* **Try it**:
Find every line in the entries that holds the string "with" and report it.

* **Information provided**:
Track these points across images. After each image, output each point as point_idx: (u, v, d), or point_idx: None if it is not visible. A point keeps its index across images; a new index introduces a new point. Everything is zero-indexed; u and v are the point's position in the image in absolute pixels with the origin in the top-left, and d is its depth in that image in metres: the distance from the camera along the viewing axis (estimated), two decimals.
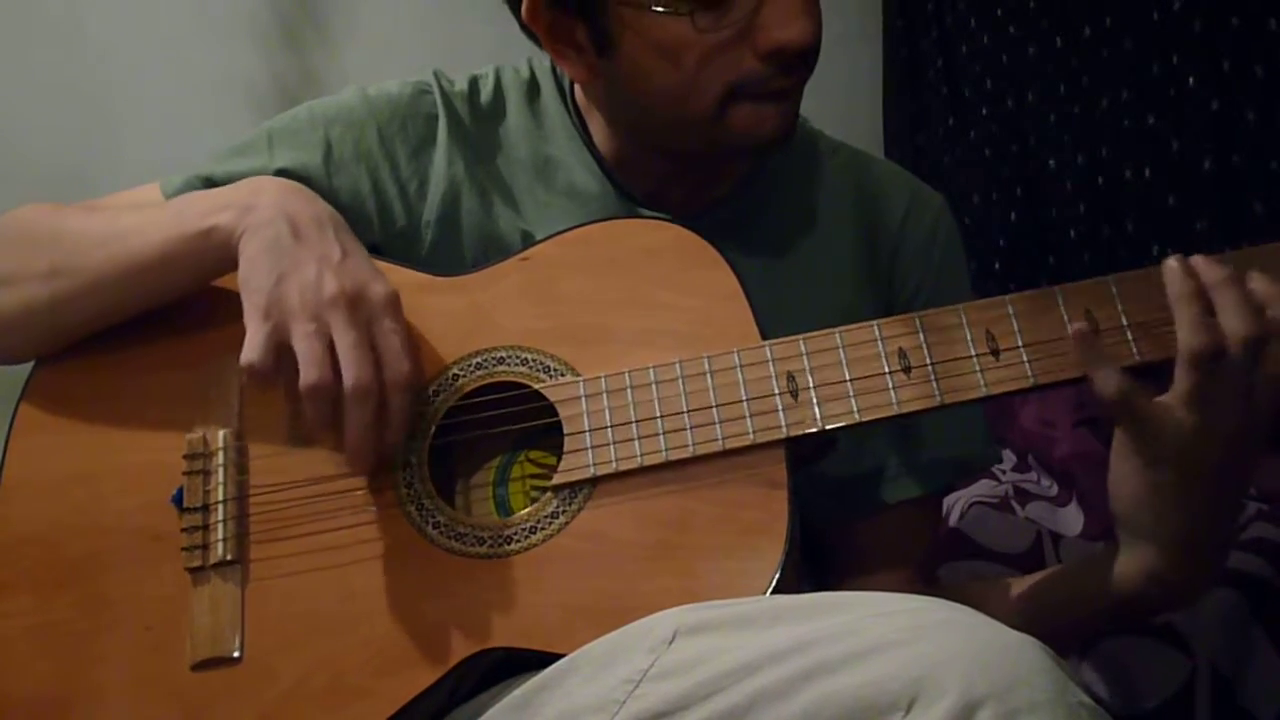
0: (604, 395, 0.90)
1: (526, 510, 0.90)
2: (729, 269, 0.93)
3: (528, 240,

...

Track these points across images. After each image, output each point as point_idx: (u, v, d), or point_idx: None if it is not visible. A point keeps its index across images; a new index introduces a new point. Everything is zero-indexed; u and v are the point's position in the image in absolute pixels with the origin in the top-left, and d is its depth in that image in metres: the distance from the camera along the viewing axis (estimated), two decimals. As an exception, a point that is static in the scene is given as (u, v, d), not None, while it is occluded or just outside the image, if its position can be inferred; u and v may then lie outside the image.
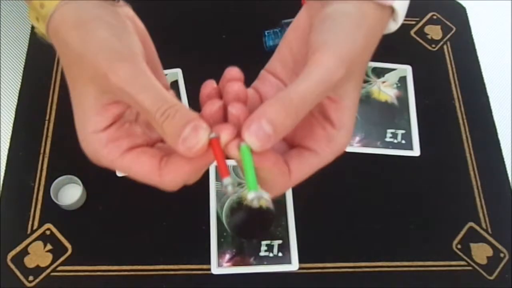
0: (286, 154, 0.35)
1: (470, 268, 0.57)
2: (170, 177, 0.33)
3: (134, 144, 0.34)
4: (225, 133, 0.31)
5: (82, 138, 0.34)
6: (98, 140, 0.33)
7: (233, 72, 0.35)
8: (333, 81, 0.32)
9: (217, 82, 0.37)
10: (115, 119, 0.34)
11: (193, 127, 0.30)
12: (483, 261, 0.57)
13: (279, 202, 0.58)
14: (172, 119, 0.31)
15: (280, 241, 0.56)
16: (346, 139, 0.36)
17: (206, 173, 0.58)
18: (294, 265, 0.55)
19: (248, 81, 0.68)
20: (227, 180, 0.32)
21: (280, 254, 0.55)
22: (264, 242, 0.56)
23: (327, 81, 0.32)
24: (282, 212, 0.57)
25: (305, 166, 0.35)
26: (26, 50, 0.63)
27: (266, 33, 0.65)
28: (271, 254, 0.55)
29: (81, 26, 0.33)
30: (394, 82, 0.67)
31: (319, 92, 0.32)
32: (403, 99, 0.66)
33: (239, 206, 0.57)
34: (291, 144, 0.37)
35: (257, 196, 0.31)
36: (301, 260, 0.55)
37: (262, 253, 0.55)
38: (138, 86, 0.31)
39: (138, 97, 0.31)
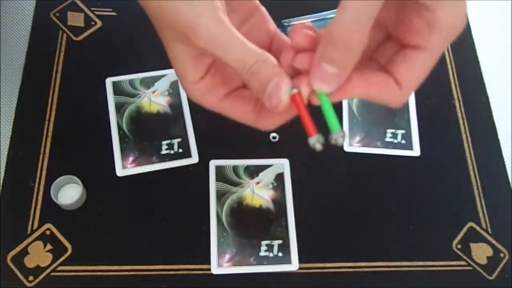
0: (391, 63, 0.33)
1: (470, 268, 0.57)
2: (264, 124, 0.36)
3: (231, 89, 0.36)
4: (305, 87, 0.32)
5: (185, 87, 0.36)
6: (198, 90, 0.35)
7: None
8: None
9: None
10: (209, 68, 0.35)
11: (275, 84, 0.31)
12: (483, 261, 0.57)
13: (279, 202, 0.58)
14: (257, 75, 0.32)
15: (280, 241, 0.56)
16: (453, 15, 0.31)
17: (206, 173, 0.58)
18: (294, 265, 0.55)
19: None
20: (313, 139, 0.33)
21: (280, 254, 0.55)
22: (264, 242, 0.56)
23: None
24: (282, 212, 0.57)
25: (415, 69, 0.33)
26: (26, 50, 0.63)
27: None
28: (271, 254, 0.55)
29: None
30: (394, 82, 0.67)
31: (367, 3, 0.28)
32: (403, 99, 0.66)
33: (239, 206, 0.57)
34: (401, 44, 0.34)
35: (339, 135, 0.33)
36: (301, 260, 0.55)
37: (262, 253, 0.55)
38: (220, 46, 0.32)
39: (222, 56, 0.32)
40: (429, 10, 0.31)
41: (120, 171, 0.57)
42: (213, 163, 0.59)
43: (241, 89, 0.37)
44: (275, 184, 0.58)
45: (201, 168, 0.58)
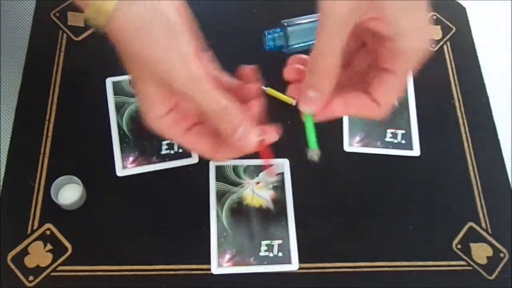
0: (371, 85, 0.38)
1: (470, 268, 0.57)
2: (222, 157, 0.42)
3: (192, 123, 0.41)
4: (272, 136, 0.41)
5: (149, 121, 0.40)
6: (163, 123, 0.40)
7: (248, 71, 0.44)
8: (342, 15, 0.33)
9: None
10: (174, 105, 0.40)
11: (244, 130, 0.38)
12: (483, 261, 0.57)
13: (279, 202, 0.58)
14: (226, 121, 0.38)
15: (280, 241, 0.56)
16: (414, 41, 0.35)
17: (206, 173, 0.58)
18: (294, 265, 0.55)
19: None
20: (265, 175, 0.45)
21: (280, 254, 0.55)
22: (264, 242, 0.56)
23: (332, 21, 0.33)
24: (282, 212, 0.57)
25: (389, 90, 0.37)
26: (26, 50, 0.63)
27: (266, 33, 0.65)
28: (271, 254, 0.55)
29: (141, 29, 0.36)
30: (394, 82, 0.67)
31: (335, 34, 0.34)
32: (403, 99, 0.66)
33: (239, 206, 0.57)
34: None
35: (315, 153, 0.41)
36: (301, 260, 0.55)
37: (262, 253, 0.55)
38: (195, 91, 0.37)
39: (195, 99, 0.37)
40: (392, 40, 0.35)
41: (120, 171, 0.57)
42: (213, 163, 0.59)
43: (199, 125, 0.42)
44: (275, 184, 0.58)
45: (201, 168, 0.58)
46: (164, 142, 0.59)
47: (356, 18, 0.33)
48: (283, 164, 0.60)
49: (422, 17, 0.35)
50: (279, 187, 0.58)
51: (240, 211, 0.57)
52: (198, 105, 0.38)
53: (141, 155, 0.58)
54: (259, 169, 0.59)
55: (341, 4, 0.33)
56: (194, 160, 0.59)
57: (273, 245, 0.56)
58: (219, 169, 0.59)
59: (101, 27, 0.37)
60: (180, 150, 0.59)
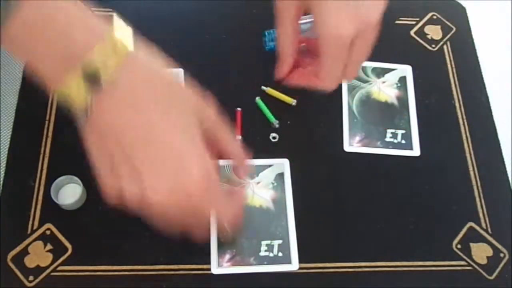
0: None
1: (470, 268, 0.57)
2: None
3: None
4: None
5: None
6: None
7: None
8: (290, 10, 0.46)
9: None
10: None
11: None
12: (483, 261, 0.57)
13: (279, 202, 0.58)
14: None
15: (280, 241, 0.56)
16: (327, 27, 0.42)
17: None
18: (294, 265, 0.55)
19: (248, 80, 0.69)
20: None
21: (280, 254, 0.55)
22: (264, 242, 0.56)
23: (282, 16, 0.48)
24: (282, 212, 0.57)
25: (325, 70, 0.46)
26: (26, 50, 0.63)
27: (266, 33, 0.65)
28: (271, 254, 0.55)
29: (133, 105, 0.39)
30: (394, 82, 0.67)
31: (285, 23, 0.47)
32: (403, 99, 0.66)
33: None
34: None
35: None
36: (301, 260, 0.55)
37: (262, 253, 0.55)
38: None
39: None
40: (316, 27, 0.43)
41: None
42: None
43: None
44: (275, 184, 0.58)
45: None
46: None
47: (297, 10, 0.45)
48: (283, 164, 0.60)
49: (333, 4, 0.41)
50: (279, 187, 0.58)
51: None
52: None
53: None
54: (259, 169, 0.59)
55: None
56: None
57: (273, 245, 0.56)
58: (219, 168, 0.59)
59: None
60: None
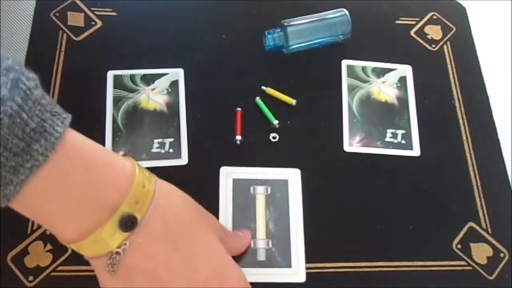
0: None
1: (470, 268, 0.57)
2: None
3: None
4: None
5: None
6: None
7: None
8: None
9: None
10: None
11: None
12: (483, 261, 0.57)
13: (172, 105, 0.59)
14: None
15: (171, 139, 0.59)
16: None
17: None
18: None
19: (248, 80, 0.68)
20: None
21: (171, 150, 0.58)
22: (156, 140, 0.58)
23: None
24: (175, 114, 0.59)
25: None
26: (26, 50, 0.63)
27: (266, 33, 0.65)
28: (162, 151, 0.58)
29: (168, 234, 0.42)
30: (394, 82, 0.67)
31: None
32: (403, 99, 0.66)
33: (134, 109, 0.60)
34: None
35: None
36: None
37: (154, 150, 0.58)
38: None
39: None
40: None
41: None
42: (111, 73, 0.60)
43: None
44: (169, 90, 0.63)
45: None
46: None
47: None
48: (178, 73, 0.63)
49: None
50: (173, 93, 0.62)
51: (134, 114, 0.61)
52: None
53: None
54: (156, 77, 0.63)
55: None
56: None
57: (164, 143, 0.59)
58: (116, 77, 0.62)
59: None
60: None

* **Your response**:
Track these points across images. After each image, output each point as point_idx: (u, v, d), or point_idx: None if it is not visible. A point keeps its index across images; a new index introduces a new point. Everything is zero-indexed; u and v are the point's position in the image in absolute pixels with the origin in the top-left, and d is its depth in that image in metres: the distance from the camera along the viewing axis (estimated), two decimals.
Track these points across images. After each image, output each point as point_idx: (u, v, d), or point_idx: None if it is not visible. A point keeps its index across images; a new index introduces a new point. Everything is zero-indexed; u and v are the point's position in the image in absolute pixels with the origin in the top-left, and d is its depth in that image in metres: the distance from the camera along the viewing axis (estimated), two decimals. As an exception, a point that is static in the scene is given as (u, v, d), not None, while it is occluded or just outside the image, if its position can be inferred; u and v may then lie outside the image.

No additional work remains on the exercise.